Next month, Highway 260 speeders in Star Valley will find themselves sensored, photoed, queried, ticketed and summoned -- and then likely dinged for at least $185.
It's all part of Star Valley's get-tough response to resident complaints about the speed at which an average of 10,000 cars per day zip through town -- mostly out-of-towners heading for the high country.
Star Valley pushed for the photo enforcement zone on the state highway after the Arizona Department of Transportation refused to drop the speed limit to 35 miles an hour through town, said Town Manager Vito Tedeschi.
"We had a lot of citizen complaints about speed -- lots of accidents and near misses. The town requested a reduction in the speed limit, so this was kind of a last resort," said Tedeschi.

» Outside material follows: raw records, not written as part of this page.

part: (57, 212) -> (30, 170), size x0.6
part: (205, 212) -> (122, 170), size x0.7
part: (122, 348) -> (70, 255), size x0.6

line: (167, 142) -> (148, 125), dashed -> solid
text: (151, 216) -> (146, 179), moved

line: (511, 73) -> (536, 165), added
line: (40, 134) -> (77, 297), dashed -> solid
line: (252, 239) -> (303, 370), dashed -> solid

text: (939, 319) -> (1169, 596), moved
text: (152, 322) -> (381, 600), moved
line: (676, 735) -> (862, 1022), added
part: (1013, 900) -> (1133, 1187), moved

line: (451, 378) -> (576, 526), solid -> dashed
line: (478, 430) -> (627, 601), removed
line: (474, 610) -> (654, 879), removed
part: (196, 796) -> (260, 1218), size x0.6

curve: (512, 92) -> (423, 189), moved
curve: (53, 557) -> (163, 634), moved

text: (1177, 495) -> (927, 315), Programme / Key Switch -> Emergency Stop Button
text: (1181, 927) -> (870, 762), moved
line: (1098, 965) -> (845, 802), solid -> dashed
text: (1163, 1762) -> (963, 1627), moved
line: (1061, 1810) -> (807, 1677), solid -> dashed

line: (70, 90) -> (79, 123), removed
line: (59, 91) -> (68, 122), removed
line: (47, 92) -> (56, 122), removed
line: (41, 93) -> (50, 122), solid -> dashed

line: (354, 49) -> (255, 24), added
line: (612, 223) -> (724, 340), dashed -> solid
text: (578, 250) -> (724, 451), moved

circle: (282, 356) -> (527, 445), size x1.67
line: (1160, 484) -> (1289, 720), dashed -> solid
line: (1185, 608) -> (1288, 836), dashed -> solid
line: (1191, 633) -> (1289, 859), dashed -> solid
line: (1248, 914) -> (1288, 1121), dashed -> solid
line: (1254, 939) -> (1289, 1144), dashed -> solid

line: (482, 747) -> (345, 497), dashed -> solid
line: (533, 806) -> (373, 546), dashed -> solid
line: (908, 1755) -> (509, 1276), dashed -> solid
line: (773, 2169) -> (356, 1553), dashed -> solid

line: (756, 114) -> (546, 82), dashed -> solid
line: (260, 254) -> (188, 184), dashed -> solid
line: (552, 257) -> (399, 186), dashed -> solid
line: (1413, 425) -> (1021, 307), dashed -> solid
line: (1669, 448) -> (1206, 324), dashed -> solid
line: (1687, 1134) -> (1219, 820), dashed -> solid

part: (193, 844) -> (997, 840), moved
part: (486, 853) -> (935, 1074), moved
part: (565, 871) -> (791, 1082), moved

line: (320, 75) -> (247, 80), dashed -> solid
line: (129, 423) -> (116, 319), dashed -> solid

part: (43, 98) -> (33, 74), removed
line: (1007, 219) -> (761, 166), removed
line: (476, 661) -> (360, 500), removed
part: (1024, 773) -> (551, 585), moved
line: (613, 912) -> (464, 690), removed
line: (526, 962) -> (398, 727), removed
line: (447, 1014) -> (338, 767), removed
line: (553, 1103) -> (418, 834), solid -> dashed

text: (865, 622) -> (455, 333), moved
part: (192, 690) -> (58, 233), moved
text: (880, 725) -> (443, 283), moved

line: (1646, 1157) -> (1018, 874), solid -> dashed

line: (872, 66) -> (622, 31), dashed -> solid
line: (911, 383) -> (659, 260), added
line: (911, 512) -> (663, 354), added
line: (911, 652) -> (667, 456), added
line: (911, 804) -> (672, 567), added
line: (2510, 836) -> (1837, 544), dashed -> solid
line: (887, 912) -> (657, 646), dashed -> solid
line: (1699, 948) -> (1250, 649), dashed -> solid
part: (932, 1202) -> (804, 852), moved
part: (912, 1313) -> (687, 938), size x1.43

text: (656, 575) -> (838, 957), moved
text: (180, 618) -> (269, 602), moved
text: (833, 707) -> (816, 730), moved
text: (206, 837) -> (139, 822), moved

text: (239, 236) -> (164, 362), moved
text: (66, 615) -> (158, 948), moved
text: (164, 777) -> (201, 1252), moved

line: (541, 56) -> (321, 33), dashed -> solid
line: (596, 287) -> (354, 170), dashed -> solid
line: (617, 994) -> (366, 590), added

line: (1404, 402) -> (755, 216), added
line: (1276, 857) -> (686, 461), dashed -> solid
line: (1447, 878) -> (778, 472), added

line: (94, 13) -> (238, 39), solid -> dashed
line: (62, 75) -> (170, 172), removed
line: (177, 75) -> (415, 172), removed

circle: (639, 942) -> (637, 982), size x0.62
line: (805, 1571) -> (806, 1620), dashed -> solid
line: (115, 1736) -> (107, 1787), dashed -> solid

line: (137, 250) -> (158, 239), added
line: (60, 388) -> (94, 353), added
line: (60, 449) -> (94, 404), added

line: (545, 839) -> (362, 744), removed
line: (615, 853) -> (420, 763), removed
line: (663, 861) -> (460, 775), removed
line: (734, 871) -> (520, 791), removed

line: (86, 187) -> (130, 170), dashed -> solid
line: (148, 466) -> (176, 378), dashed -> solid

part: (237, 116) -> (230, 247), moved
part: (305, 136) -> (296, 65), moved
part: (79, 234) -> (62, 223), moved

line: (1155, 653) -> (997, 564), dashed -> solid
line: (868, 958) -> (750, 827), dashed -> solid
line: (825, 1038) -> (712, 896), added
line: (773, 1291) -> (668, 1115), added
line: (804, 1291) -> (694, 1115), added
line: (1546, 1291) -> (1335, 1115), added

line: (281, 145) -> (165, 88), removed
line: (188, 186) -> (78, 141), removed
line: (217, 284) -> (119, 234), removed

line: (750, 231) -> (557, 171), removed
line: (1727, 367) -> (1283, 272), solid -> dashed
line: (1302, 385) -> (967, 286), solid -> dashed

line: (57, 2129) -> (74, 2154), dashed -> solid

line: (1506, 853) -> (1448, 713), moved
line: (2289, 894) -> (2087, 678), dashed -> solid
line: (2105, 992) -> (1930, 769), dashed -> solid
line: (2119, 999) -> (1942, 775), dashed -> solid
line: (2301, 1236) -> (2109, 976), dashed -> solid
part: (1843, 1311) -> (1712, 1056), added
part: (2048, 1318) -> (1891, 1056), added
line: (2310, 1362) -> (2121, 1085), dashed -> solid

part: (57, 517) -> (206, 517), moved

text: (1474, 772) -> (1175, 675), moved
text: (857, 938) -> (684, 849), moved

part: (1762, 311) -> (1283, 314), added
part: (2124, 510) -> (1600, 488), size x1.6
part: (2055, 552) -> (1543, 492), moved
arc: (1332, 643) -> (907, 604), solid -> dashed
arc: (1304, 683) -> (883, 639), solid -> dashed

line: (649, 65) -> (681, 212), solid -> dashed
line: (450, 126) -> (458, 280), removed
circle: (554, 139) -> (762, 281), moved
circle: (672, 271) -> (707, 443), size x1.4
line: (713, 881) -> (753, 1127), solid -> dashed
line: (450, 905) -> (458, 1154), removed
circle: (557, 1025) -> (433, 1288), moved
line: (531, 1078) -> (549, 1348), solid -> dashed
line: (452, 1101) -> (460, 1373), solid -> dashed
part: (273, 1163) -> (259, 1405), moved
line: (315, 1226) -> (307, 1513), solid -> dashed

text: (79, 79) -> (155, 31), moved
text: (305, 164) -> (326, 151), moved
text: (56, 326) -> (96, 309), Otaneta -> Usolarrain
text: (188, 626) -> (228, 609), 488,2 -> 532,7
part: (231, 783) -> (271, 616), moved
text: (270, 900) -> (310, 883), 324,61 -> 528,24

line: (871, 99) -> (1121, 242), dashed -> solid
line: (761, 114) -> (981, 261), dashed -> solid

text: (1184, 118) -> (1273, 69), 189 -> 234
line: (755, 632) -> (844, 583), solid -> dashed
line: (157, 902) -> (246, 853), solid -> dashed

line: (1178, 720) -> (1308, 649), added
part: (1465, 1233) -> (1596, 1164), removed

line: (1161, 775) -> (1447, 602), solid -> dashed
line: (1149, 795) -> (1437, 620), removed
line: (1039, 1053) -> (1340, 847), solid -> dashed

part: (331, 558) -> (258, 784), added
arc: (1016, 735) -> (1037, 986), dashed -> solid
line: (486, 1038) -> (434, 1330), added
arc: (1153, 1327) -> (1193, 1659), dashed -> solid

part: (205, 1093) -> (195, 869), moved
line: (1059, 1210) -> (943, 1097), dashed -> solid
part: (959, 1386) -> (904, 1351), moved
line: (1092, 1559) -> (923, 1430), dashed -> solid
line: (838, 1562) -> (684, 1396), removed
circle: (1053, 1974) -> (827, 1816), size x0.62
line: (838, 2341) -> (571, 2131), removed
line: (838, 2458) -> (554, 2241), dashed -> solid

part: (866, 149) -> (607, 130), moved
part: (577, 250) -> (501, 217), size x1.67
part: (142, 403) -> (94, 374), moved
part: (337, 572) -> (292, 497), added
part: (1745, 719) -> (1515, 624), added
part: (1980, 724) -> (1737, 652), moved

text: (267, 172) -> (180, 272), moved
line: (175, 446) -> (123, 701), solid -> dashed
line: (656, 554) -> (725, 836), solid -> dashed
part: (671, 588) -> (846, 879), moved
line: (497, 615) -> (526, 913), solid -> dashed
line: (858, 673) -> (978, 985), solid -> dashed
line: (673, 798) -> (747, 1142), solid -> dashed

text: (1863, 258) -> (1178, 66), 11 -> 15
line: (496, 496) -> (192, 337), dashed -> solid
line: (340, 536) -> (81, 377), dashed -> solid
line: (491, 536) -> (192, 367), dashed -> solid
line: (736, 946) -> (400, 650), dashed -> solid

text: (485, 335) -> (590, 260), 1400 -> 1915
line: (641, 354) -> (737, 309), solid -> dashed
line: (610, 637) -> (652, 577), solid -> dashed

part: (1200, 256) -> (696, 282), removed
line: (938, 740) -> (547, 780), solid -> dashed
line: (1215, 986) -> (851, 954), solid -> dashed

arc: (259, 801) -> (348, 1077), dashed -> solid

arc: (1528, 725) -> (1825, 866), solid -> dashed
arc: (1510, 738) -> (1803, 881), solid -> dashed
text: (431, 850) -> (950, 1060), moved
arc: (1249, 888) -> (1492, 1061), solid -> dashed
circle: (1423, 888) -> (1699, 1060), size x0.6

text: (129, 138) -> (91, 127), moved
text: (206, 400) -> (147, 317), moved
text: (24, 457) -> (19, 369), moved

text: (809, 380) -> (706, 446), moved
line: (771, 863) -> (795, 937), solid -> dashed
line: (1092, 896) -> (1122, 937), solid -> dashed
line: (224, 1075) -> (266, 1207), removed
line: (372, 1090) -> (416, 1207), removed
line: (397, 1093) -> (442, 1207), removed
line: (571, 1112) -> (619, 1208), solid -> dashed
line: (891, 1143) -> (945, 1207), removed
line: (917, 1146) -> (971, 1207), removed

Projections suggest the new system that combines sensors in the pavement with photos showing the driver's face and license plate will generate about 2,000 speeding tickets per year. And that should both reduce accidents and significantly slow traffic passing through town, said Richard Baranzini, the town's consultant on the project.
Outside of the Phoenix metro area, only Star Valley and Prescott Valley have successfully pushed for photo enforcement as a tactic to slow down highway traffic, said Baranzini. The cameras won't monitor an intersection, but general speed.
"It's a very proactive move, for a brand-new community to look to technology to help them with a traffic safety problem," said Baranzini. Many communities living with heavy traffic on highways in the heart of town will be watching the results in Star Valley closely, he said.
"There's a real story here -- photo enforcement is for small communities too," said Baranzini, a police officer for 35 years who played a leading role in setting up Scottsdale's photo enforcement system.
Star Valley had to provide accident and traffic data to convince ADOT to approve the system. One 3.5 hour study recorded between 10 and 20 people an hour exceeding the 11 mile per hour cushion -- which means they were going at least 56 miles an hour in the stretch posted at 45 mph. That means if the sensors and cameras had been hooked up, they would have generated up to 6 tickets per hour. However, studies show that setting up the cameras and sending out the tickets results in a quick drop in average speeds.
As a result, the town estimates the system will generate just 2,000 tickets annually, on a stretch highway that carries 10,000 cars every day.
Even so, the $400,000 in fines sounds like a windfall -- except Star Valley figures the photo enforcement will be a break-even proposition for the town.
The state gets two-thirds of the fine. In addition, the town has contracted with Redflex to administer the system, which also paid all the installation costs. That private company gets $35 for each ticket.
Now town officials hope the system will slow hurtling out-of-towners without snaring too many locals.
Fortunately, an alert driver can easily avoid a ticket by watching the signs.
The system relies on a redundant system that detects passing cars by both weight and magnetic field. The computerized system records when each axle goes over sensors buried in the pavement, then automatically calculates the speed.
The street sensors and photos showing both the license plate and driver's face feed into a computer, which stores the data at the same time it transmits it to a state and national computer network that pulls up registration information on the vehicle.
That combination of photo, speed measurements and registration information then goes to Redflex, where someone checks to make sure the photos show the face and license clearly. Redflex then sends potential tickets to a newly hired ticket enforcement person at the Town. This double check process eliminates about 10 percent of the tickets for various reasons, said Tedeschi.
"You can generally see both the plate a recognizable face of the driver, unless you were wearing a Hillary Clinton mask or something," said Tedeschi.
Drivers will then receive a ticket in the mail.
When the first highway based automatic photo enforcement system was introduced in Scottsdale, drivers found they could simply ignore the ticket. Some judges ruled that since the driver hadn't signed a ticket issued by an officer, the court couldn't be certain they'd received the summons and therefore couldn't enforce the ticket.
However, cities have since solved that problem by adding to the system doorbell ringing summons servers. So now if a driver ignores the ticket in the mail, someone will come to the door with a summons -- with the $32 cost added to the fine.
Fortunately, drivers should have ample opportunity to slow down and avoid that expensive process.
Both ends of town already have 45 mph speed limit signs. The law requires the sensors to be no closer than two tenths of a mile from the first sign showing a reduced speed limit. Shortly after passing that sign, drivers will encounter the first of two, bright-yellow, diamond-shaped photo enforcement signs. The first sensors are buried in the pavement about 300 feet past the second sign.
So drivers have to ignore the 45 mph sign and two photo enforcement signs before they can trigger the speed sensors. Moreover, the computer will probably not issue a ticket for a car that's putting on the brakes as it passes over the sensor array.
The experience in Scottsdale and Prescott Valley suggest that putting in such systems results in a huge initial rise in citations, which then drop sharply when drivers get used to the idea that they can't slip past the sensors.
In the meantime, town officials say their ability to respond to citizen complaints by pushing through the photo enforcement system is an example of the whole reason the town incorporated two years ago.
"Any time you incorporate," said Tedeschi, "you have a better opportunity to have something done that is unique to your area, as opposed to having to live with state and county standards."